** Passage shown follows **
Indeed, hardly anybody seems normal in this show, and you’d be forgiven for thinking something was in the water. This isn’t problematic in itself: after all, eccentric characters are more interesting than plain ones. But it poses a challenge for this production – it’s an ambitious one, with nineteen members of the company plus three musicians – because, in such a small space, it’s easy to overdo exaggerated characters and make them overly hammy. Thankfully, the show strikes a balance between playing to the gallery and recognising the intimacy of the performance space. Kasper Cornish’s choreography is remarkable, with the big ensemble numbers involving song-and-dance with very tight turnaround spaces for the actors.
** End of Passage shown **
**Task objective**. Reproduce the stretch of the review from "Indeed, hardly anybody" through "for the actors.". Draw only on the review above.
** Listed records follows **
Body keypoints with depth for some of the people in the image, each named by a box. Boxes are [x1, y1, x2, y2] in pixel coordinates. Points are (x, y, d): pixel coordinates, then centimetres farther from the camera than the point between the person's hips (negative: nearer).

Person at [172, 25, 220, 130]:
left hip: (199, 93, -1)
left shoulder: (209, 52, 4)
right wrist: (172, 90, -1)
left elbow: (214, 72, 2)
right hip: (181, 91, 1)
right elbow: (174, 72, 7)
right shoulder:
** End of Listed records **
** Listed records follows **
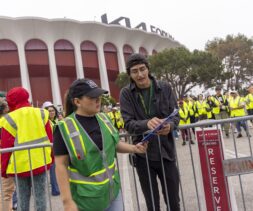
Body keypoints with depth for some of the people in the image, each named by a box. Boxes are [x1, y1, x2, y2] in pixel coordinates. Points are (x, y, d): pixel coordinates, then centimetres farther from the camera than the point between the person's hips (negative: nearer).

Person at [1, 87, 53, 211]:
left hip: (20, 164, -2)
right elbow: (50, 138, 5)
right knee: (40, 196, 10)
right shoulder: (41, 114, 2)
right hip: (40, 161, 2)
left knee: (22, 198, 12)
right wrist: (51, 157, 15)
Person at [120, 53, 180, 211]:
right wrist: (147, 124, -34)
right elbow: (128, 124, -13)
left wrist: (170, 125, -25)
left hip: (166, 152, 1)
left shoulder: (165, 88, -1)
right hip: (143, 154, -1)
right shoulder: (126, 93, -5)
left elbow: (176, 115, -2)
** End of Listed records **
**Answer space**.
Indeed, hardly anybody seems normal in this show, and you’d be forgiven for thinking something was in the water. This isn’t problematic in itself: after all, eccentric characters are more interesting than plain ones. But it poses a challenge for this production – it’s an ambitious one, with nineteen members of the company plus three musicians – because, in such a small space, it’s easy to overdo exaggerated characters and make them overly hammy. Thankfully, the show strikes a balance between playing to the gallery and recognising the intimacy of the performance space. Kasper Cornish’s choreography is remarkable, with the big ensemble numbers involving song-and-dance with very tight turnaround spaces for the actors.